In April, following a Telegraph campaign, a sculpture of suffrage leader Millicent Fawcett was unveiled in the square. For a few weeks, she stood cheek-by-jowl with the Emmeline Pankhurst monument in next-door Victoria Tower Gardens. Now a row has broken out over plans to relocate Pankhurst to Regent’s University in Regent’s Park; a place to which she had no connection.
A group calling itself The Pankhurst Trust – which has no links to the existing Pankhurst Trust or the Pankhurst family – has put forward the application. It was set up by former Tory MP Sir Neil Thorne, whose wife was reportedly walking through the gardens, saw the Emmeline memorial and thought it might be better off elsewhere. Thorne tried to move it to Parliament Square, but the Fawcett plan was already under way. His bonkers solution is to erect a new Pankhurst sculpture on nearby Canning Green (no, me neither), and shift the historical one.

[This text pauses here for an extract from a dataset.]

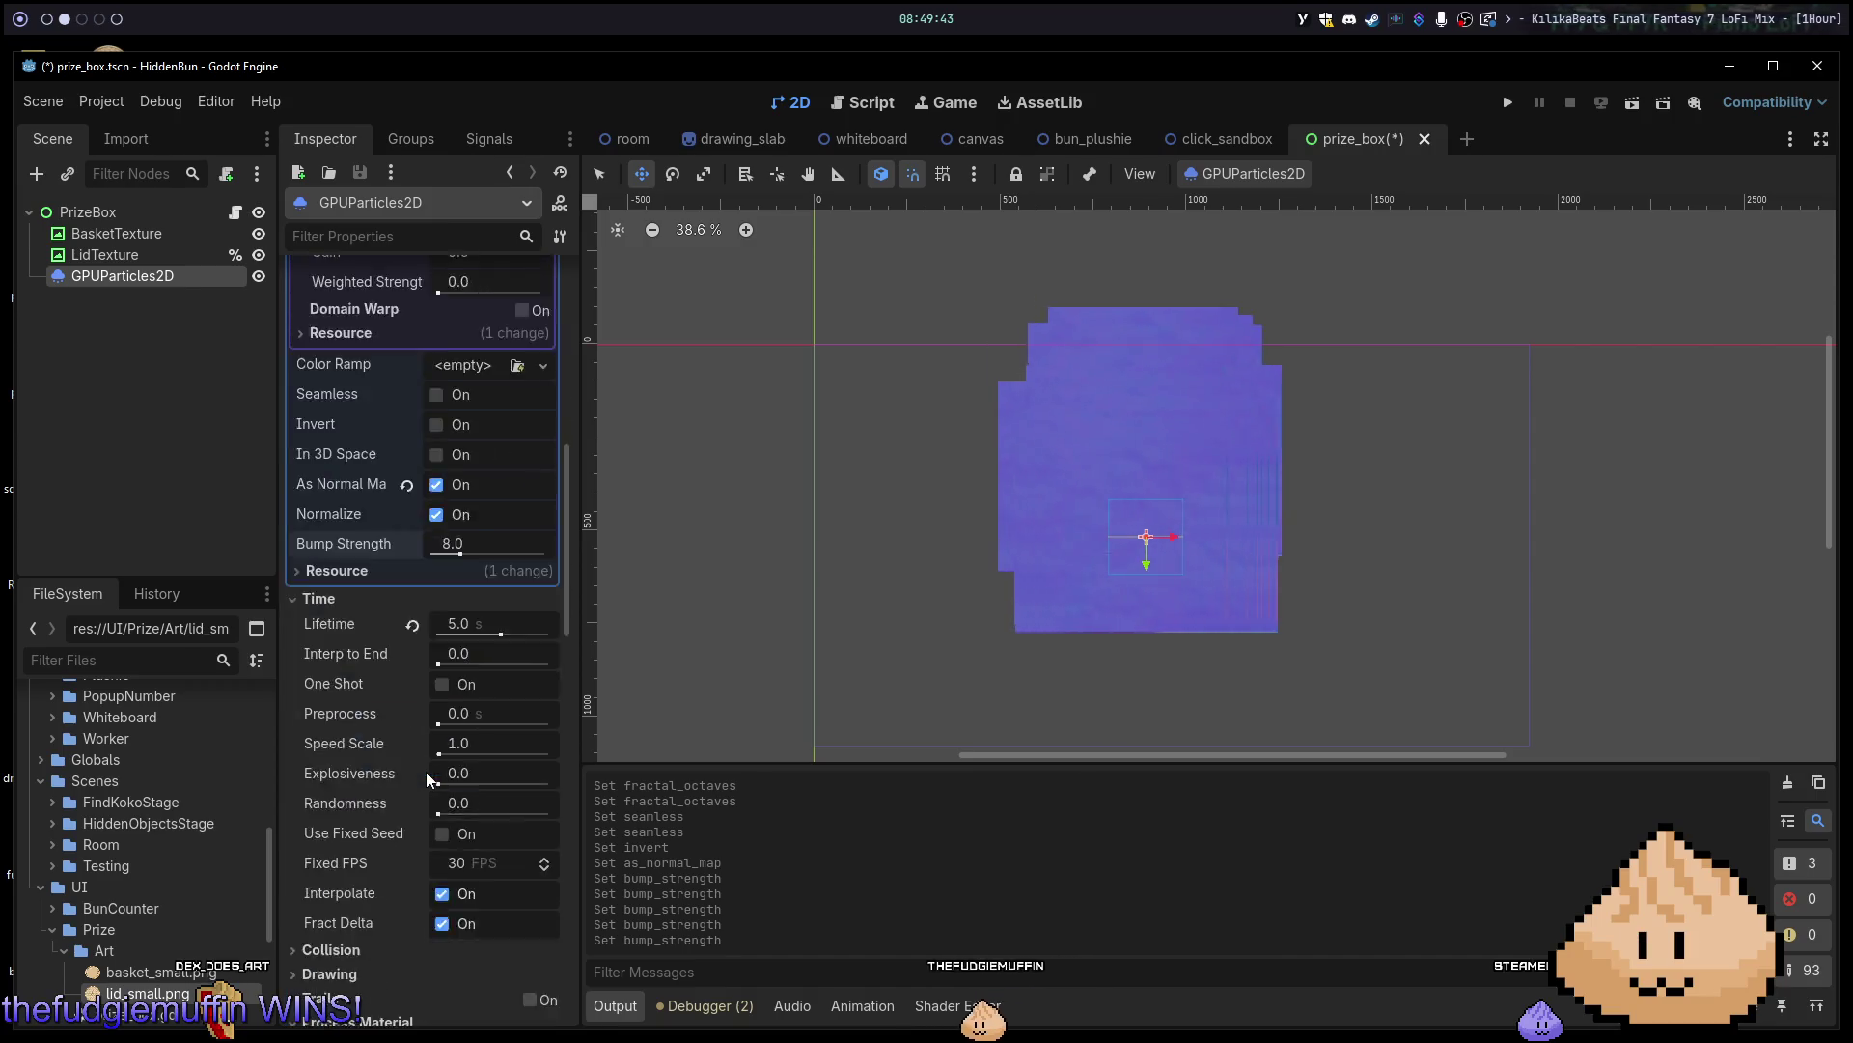
pyautogui.scroll(-2, 367, 676)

Only 2.7 per cent of our nation’s statues are of non-royal women. As Emmeline’s great-granddaughter, Helen Pankhurst, told me: “There are many other suffrage campaigners and other important women who also need to be remembered.”
If Sir Neil (who is a member of a steering group associated with Regent’s University) wants to commission a new one, why not choose from the thousands of historically important women to whom no statue exists at all?